Les vignettes ne font pas la bande dessinée

Par ailleurs, la division d'une page en vignettes n'en fait pas pour autant un antécédent de la bande dessinée : cloisonner une page en vignettes rondes ou carrées était une pratique habituelle du scribe, du peintre ou du lettré. En réalité, bien des pages cloisonnées ne sont pas des récits, mais des tiroirs à casiers, où l'on classe chaque fait dans une case.
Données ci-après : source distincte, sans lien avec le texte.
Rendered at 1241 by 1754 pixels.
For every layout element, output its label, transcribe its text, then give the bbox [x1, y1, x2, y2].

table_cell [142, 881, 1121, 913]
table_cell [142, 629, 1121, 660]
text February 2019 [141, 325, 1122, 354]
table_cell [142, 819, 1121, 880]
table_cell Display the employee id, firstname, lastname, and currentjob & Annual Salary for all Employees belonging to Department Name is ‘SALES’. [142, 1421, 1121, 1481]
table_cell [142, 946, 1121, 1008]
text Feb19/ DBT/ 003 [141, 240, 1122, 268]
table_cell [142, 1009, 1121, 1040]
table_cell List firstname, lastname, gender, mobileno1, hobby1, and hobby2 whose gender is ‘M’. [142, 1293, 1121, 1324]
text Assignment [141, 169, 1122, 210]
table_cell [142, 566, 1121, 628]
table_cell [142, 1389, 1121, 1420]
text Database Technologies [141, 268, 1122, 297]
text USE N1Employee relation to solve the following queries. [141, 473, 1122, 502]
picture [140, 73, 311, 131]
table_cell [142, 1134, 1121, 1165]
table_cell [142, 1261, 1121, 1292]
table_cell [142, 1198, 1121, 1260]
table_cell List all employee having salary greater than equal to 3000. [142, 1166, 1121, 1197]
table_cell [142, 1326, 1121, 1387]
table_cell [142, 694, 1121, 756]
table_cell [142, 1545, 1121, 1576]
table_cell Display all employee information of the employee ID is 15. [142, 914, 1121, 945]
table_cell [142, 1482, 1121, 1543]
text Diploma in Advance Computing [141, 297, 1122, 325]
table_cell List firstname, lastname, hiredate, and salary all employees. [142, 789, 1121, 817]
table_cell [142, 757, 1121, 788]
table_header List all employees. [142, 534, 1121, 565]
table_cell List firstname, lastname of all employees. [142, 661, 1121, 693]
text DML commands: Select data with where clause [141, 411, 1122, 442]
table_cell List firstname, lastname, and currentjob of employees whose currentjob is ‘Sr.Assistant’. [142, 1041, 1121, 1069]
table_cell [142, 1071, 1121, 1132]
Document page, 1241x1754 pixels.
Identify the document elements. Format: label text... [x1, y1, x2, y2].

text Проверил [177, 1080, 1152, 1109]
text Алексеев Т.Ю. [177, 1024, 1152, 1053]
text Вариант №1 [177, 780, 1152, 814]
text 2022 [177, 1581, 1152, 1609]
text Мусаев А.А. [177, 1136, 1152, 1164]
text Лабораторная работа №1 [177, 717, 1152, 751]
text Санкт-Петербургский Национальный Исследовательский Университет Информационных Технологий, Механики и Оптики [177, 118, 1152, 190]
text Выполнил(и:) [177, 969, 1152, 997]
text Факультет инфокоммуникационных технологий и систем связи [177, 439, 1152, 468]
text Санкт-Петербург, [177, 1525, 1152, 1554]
On y range les douze prophètes , les animaux de la Création, les quatre cavaliers de l’apocalypse, les sept péchés capitaux ou leur châtiment, les huit œuvres de miséricorde, voire les dix commandements.
  

Les bibles moralisées

Ainsi les Bibles moralisées, toujours données en exemple, ne sont-elles en rien des récits séquentiels, mais une collection d'images qui, au nombre de huit par page, ne constituent jamais une histoire : elles se lisent par couples de deux ; chaque image du couple constitue une unité, la première extraite de l'Ancien Testament, la seconde du Nouveau Testament. Seul un rapport symbolique, qu'on saisit parfois difficilement aujourd'hui, les relie. Le lecteur médiéval avait à comparer des images deux à deux, extraites de surcroît de deux œuvres distinctes, et ce pour inciter à la méditation pieuse. Il passait ensuite à la rangée suivante, etc..
Les bibles des pauvres
Les " Bibles des pauvres " imprimées ne sont pas non plus des récits en séquences. Elles fonctionnent sur le même principe que les Bibles moralisées. Ce sont des images analogiques, comparatives, juxtaposées, de l'Ancien et du Nouveau Testament.

Dans un exemple frappant, trois images sont accolées, la première figurant Joseph jeté dans une citerne par ses frères (Ancien Testament), la deuxième le Christ mis au tombeau (Nouveau Testament), la troisième Jonas sur le point d'être avalé par une baleine (Ancien Testament). Le seul point commun entre ces trois images est le sort des trois hommes : le premier sur le point d'être enfoui dans un puits, le second au tombeau, le dernier dans le ventre de la baleine. Il s'agit uniquement de faire réfléchir le chrétien sur le désespoir et l'idée d'abandon en un premier temps, auquel succède la notion d'espérance. Sans doute doit-on comprendre que le fidèle sera sauvé tout comme Joseph a été retrouvé, le Christ ressuscité et Jonas recraché sain et sauf. Les " Bibles des pauvres " ne sont pas non plus destinées aux " pauvres ", d'esprit ou de fortune : conçues par des théologiens, écrites en latin, il fallait être grand clerc pour les comprendre seul, et riche pour les acquérir, le prix des incunables était très élevé, voire supérieur à celui des manuscrits enluminés...

Les danses macabres
Bien que les " danses macabres " soient représentées sous forme d'une " bande " au dessin apparemment continu, elles ne sont en rien des antécédents de la bande dessinée. Elles constituent une collection de personnages différents alignés sur un même plan, chacun d'entre eux entraîné par la mort : au pape succèdent l'évêque, le moine, le médecin, le paysan, etc.. Chacun tient un discours dont le seul point commun est leur réaction à l'idée de la mort.
Il est donc essentiel de ne pas confondre les genres. Ce n’est pas parce qu’une œuvre ressemble formellement à ce que nous nommons bande dessinée qu’elle en relève effectivement.
Ne peuvent être retenues comme œuvres pertinentes que celles qui constituent une narration, un récit, dont les épisodes se succèdent de manière intelligible et dans l’ordre chronologique, où l’image est prépondérante sur le texte et où ce dernier, lorsqu’il existe, contribue à l’économie du récit.
L’association de plusieurs images ne suffit pas à comprendre une histoire.